4.1. Model Performance Analysis
The YOLO-LSDW model outperforms the comparison models in both mAP@0.5 and mAP@0.5:0.95 metrics, especially excelling in complex backgrounds and small object detection. By introducing the SPPF-LSKA module, this model effectively mitigates the interference of complex backgrounds on the features of construction machinery, significantly improving detection accuracy in challenging environments. Additionally, the lightweight slim-neck feature fusion structure not only enhances the detection capability for small objects but also reduces the model’s parameter count and computational load. The integration of the DyHead detection head, which incorporates scale, spatial, and task-specific attention mechanisms, further boosts the model’s performance in the head network. Moreover, the use of the WIoU loss function optimizes the model’s generalization ability, enhancing stability and convergence speed during training. However, the model still exhibits certain false positives and false negatives in specific scenarios, which may be related to the diversity and representativeness of the training data.
4.2. Computational Efficiency and Real-Time Performance
Although the YOLO-LSDW model shows a significant improvement in detection accuracy, its computational complexity and parameter count are reduced compared to the original YOLOv8s model. This “lightweight” design makes the model more suitable for deployment on edge computing devices, enhancing its feasibility in practical applications. However, during actual deployment, hardware conditions and environmental factors must be considered to ensure the model’s stability and real-time performance across different scenarios.
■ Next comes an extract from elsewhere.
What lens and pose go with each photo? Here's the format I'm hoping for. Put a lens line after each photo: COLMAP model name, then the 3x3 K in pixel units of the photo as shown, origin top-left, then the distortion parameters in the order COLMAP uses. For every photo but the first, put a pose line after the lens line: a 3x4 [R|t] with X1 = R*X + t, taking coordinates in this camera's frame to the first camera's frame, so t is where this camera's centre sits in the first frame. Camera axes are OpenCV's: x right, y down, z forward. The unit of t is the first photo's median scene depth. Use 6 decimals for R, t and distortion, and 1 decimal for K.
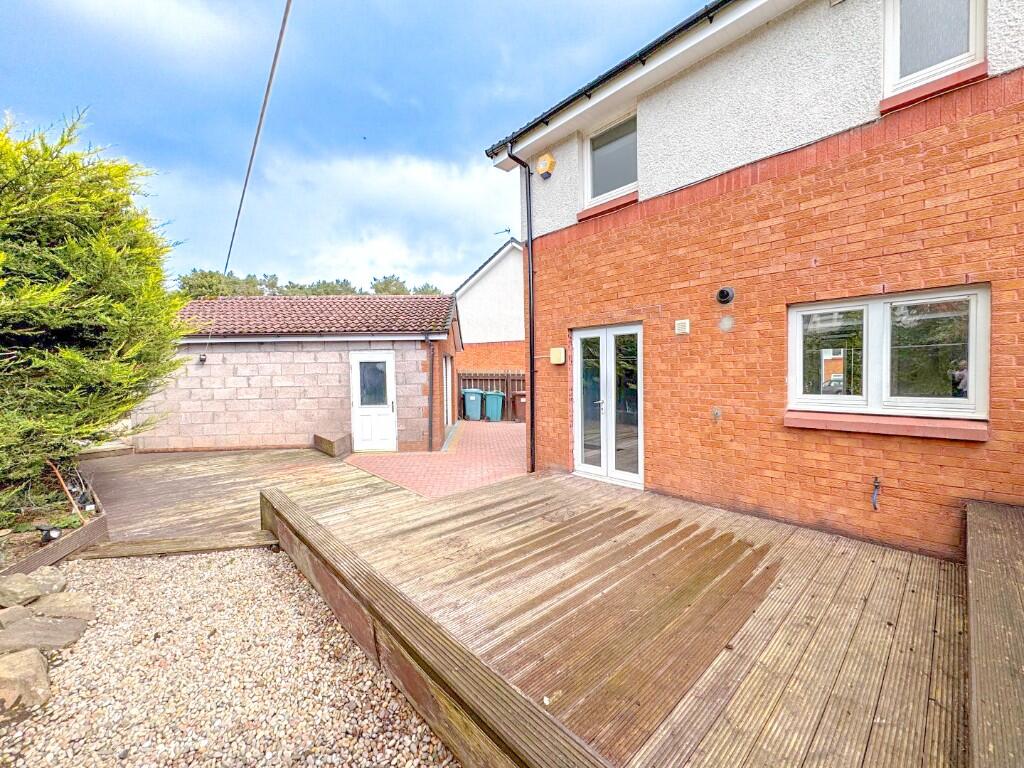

4.3. Limitations and Future Directions
Despite the achievements of this study, there are still some limitations. Firstly, although the dataset includes a variety of construction machinery, it may not fully represent all possible external damage hazards. Secondly, the model’s performance under extreme weather conditions has not been thoroughly validated. Future research could focus on the following improvements:
1. Expanding the dataset to include more diverse scenarios and target types.
2. Exploring more effective feature fusion methods to further enhance the model’s adaptability to complex scenes.
3. Investigating optimized deployment strategies for the model across different hardware platforms to meet practical application requirements.
5. Conclusions
This paper proposes a detection method for external damage hazards in transmission line corridors based on the YOLO-LSDW model and develops a corresponding dataset. By incorporating the SPPF-LSKA module, slim-neck feature fusion structure, DyHead detection head, and WIoU loss function, the model significantly improves its performance in detecting complex backgrounds and small objects. Experimental results demonstrate that the YOLO-LSDW model outperforms existing mainstream object detection models in both mAP@0.5 and mAP@0.5:0.95 metrics, while maintaining low computational complexity and fast detection speed, showcasing strong potential for practical applications.
However, as noted in the discussion section, there are still some limitations to this study, such as the insufficient diversity of the dataset and the need for further validation of the model’s adaptability under extreme conditions. Future research should focus on expanding and diversifying the dataset, further optimizing feature fusion methods, and enhancing the model’s deployment and performance in real-world application environments.
In summary, the YOLO-LSDW model offers an effective solution for the real-time and efficient detection of external damage hazards in transmission line corridors, contributing significantly to the safety and reliability of power systems. With further optimization and improvements, this method is expected to play a crucial role in the broader field of transmission line safety monitoring, providing essential technical support for the development of smart grids.